邓侧妃就这么走了。
    刘氏仍跪在那里,她心里有些不安,却也知道,眼下是她最后的机会了。
    “娘娘,侧妃娘娘这般,着实没有将您放在眼里。这样的人,什么事情做不出来?娘娘,您相信贱妾,贱妾真的什么都不知道。虽然针线房如今是我在掌管,可是针线房里的人,却都是听命于她的。娘娘,说来不怕您笑,针线房的人表面对贱妾恭敬有加,但背地里给贱妾使绊子的不在少数。这样的奴才,贱妾又怎么指使得动她们来谋害您?”
    若棠便叹息,“可眼下的情形于你实在不利的很。人证是王爷亲自审出来的,物证又是邓侧妃亲自找出来送到本妃面前来的。本妃便是相信你是无辜的,若没有证据能证明,也是无济于事啊。”
    “娘娘您相信贱妾?”刘氏猛的抬起头来,似有些不敢置信的看向床幔后半躺半卧着的若棠。
    “虽然在旁人看来是天衣无缝的计划,在本妃看来却漏洞百出——你素爱调香,本妃因香中毒,若真是你所为,你会选这么愚蠢的作案方式?本妃虽与你未深交过,却也知道你不是个蠢笨之人。”
    刘氏闻言,激动的热泪盈眶的拜倒在地,“娘娘所言极是,贱妾多谢娘娘的信任。眼下贱妾身陷囹圄,还求娘娘救救贱妾。贱妾若能侥幸留得一条性命,往后必定做牛做马尽心尽力的服侍娘娘,还求娘娘救救贱妾啊!”
    对于刘氏的投诚,若棠也只是笑了笑,便为难的皱起了眉头,“本妃相信你无辜,也很想救你于水火,但眼下,本妃实在想不出什么法子来证明你的清白,这可真是叫人头痛啊。”
    刘氏定一定神,她很快就明白了过来。王妃也许真的相信她没有做谋害她的事,但是一来没有证据能为她洗刷冤屈,二来,她的投诚力度不够,还不足以打动王妃为她出手,替她平了这一场冤案。

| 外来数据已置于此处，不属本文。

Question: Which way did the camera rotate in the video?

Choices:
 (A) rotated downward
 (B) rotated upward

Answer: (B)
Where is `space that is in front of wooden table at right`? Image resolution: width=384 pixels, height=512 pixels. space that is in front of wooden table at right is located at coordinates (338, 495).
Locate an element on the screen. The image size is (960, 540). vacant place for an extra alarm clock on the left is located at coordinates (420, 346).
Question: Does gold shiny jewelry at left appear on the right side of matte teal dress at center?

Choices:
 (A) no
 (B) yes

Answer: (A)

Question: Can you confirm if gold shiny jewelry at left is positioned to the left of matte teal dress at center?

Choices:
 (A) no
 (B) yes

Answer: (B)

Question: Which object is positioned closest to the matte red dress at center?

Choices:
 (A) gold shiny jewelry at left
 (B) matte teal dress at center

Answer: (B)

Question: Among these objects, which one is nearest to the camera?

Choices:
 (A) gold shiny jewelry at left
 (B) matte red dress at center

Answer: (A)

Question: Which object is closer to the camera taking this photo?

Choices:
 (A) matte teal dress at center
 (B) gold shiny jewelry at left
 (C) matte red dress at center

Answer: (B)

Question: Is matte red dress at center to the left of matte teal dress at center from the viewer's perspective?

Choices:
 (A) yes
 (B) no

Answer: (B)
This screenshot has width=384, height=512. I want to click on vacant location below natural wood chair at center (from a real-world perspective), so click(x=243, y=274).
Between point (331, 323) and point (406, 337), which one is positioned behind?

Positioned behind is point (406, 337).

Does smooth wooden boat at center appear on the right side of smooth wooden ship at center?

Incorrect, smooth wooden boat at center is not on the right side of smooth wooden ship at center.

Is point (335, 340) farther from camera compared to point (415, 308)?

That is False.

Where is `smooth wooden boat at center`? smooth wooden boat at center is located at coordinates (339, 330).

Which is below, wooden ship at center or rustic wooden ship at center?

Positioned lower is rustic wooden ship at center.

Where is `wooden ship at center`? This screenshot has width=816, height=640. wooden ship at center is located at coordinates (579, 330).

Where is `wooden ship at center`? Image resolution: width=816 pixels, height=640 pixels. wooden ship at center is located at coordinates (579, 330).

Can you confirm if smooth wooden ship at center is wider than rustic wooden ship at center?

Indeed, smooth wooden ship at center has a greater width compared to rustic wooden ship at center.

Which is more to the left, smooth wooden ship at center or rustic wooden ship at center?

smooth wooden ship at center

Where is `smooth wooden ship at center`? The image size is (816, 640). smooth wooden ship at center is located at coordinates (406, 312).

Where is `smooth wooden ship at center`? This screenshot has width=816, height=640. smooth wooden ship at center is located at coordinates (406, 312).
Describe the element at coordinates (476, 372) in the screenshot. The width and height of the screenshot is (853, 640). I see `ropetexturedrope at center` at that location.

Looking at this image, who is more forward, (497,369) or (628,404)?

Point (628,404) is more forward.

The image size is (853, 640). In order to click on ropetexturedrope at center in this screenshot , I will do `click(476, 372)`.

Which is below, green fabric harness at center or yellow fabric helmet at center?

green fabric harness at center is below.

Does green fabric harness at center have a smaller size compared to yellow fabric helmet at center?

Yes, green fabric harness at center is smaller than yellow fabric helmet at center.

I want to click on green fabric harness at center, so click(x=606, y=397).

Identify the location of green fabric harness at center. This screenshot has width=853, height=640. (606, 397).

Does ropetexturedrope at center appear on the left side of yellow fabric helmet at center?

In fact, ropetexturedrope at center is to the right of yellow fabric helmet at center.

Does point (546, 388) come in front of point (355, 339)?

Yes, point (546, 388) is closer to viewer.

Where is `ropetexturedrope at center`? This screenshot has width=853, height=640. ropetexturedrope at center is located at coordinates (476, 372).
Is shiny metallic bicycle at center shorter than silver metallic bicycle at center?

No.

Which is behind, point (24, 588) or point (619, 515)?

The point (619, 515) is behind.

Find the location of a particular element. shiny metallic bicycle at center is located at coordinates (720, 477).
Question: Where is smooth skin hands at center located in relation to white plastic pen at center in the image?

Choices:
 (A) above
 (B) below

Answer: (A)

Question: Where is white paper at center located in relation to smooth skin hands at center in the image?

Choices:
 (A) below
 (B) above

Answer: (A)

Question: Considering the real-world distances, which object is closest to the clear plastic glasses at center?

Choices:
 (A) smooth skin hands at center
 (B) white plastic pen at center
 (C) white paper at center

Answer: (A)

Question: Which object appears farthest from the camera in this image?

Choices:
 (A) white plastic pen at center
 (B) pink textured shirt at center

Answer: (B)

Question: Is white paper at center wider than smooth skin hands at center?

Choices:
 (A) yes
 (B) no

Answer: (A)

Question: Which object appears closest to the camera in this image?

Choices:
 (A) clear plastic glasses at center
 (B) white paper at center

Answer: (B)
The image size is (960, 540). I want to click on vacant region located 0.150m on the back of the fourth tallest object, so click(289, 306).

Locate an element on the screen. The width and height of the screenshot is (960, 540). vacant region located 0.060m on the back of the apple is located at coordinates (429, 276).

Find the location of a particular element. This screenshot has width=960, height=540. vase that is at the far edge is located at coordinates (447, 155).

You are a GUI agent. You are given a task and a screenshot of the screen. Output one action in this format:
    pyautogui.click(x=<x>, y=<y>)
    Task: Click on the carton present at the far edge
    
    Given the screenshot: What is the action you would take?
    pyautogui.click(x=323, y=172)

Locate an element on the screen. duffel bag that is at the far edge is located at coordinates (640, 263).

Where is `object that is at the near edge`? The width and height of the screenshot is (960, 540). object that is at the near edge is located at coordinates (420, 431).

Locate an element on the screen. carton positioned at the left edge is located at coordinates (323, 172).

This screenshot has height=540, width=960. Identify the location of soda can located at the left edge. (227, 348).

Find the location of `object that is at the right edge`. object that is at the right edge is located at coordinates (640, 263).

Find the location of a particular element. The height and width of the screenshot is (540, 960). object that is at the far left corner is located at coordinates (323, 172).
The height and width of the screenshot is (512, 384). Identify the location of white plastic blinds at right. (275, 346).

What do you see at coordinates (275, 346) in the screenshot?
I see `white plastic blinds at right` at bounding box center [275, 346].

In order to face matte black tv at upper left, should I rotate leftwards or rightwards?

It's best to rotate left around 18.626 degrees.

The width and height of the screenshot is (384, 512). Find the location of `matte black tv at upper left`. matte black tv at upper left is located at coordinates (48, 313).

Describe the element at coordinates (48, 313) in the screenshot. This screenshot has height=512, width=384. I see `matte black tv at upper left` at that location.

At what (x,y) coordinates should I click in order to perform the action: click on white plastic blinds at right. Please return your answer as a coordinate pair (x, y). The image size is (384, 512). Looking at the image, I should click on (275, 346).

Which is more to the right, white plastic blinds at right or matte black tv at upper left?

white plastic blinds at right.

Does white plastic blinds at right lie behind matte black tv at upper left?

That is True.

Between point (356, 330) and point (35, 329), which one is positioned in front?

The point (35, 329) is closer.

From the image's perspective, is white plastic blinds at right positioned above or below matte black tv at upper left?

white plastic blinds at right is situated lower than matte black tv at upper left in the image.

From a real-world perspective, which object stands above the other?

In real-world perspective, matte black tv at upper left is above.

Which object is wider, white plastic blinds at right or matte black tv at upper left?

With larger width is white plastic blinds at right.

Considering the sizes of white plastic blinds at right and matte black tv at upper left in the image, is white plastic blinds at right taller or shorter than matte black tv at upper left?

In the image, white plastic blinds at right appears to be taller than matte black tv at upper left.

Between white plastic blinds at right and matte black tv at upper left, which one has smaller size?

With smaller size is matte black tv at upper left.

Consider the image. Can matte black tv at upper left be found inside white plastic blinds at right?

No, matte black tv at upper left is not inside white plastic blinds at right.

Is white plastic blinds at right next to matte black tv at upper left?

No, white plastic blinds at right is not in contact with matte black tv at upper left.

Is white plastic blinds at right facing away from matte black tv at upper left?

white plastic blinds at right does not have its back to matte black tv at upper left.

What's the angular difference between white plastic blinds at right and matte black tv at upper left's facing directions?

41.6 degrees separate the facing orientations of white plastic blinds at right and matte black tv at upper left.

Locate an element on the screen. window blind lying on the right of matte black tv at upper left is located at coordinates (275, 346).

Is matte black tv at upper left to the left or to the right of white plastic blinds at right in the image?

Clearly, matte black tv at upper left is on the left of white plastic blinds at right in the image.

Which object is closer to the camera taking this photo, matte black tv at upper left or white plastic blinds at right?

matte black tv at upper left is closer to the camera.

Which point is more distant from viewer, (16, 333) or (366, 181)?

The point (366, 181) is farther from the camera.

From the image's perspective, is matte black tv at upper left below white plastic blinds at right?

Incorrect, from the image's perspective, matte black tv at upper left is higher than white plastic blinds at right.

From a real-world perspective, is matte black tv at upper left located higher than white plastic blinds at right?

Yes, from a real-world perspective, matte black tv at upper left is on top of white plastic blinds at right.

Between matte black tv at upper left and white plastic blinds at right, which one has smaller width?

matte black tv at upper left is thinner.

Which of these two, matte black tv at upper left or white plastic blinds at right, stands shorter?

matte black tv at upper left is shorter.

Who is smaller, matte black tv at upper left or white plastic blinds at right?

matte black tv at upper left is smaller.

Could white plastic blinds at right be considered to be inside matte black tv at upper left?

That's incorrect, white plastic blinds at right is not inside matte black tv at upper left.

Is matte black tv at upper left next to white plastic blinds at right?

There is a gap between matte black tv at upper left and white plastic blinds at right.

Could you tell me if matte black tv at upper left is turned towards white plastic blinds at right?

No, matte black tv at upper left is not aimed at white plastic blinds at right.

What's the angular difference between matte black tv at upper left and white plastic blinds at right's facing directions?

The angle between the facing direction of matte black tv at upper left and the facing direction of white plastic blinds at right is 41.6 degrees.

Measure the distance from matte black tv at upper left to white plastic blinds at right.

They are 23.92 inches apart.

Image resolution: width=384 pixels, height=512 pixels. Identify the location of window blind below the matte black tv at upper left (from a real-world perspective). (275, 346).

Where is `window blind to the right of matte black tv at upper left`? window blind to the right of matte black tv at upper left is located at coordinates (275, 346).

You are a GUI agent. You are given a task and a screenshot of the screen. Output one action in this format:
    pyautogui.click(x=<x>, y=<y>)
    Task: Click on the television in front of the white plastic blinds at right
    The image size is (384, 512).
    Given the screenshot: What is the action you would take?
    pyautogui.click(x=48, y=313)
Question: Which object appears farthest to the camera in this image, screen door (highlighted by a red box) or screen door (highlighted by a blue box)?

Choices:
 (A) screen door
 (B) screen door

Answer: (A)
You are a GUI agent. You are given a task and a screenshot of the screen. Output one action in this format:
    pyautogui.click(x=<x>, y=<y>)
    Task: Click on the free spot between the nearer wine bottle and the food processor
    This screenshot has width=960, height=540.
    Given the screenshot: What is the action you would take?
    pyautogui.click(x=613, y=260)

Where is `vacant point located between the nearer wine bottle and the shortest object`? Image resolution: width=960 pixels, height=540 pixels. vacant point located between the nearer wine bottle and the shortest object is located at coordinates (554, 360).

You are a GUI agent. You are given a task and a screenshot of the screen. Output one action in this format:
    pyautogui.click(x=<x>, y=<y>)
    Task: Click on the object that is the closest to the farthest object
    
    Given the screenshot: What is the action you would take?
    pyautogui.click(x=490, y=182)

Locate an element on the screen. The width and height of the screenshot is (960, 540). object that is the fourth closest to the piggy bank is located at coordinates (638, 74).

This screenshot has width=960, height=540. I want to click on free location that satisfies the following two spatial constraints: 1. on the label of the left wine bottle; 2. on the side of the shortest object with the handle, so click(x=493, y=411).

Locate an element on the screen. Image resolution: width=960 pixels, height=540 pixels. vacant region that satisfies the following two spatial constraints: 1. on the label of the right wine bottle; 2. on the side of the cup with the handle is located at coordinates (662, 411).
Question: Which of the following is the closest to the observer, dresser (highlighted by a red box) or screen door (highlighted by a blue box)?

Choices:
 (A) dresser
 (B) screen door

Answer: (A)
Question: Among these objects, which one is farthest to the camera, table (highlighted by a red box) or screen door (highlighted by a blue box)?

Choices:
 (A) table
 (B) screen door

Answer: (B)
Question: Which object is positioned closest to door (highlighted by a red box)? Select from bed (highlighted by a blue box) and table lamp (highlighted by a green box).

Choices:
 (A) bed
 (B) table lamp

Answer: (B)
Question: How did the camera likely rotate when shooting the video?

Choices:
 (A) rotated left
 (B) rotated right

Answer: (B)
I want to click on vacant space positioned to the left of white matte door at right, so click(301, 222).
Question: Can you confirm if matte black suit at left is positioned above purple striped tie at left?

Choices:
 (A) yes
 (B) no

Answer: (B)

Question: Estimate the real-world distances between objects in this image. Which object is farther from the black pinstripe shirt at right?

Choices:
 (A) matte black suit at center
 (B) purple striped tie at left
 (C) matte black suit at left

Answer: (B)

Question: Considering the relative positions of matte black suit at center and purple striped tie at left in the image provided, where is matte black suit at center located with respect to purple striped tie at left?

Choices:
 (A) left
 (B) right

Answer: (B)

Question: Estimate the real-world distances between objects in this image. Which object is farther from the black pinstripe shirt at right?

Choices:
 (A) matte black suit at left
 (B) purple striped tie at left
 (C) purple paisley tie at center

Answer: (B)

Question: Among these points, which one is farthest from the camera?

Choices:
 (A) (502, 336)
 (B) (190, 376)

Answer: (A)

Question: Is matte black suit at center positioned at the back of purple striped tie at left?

    是的,这样的王妃让她不得不相信,唯有她才能将她从这一场冤案中捞出来!
    可是到底要怎么样才能打动王妃?刘氏勉力镇定下来,脑子却转的飞快。
    “娘娘,贱妾愿为您鞍前马后、身先士卒!”
    若棠仍是“头疼”的说道:“此事不单要说服王爷,还有邓侧妃,毕竟她发现了于你不利的物证,她若要求王爷彻查,本妃也没有法子能保得住你。唉,本妃左思右想,怕还是没有万全的办法帮到你啊。”
    刘氏心中一动,偷眼看了看若棠,迟疑道:“如若是……邓侧妃她自顾不暇,管不了贱妾这件事呢?”
    “可什么样的事情能令邓侧妃自顾不暇呢?”若棠又“苦恼不已”的叹息道。
    刘氏膝行几步上前,压低声音献上计策道:“娘娘,贱妾有一法子,或许能……”
    ……
    邓侧妃自回到藏香院后,十分懊恼后悔自己冲动莽撞的行为。
    虽然长春馆她插不进去手,但是让人留意着长春馆外面的动静还是轻而易举的。听说自她离开后,没多久刘氏重又被送回了柴房关起来。听说王妃已经拉了那打得半死的绣娘与刘氏对质,那绣娘自然一口咬定指使她的人就是刘氏,还十分详尽的将刘氏如何交代她偷偷往王妃的新衣裳上熏香的过程以及收买她的银钱数目。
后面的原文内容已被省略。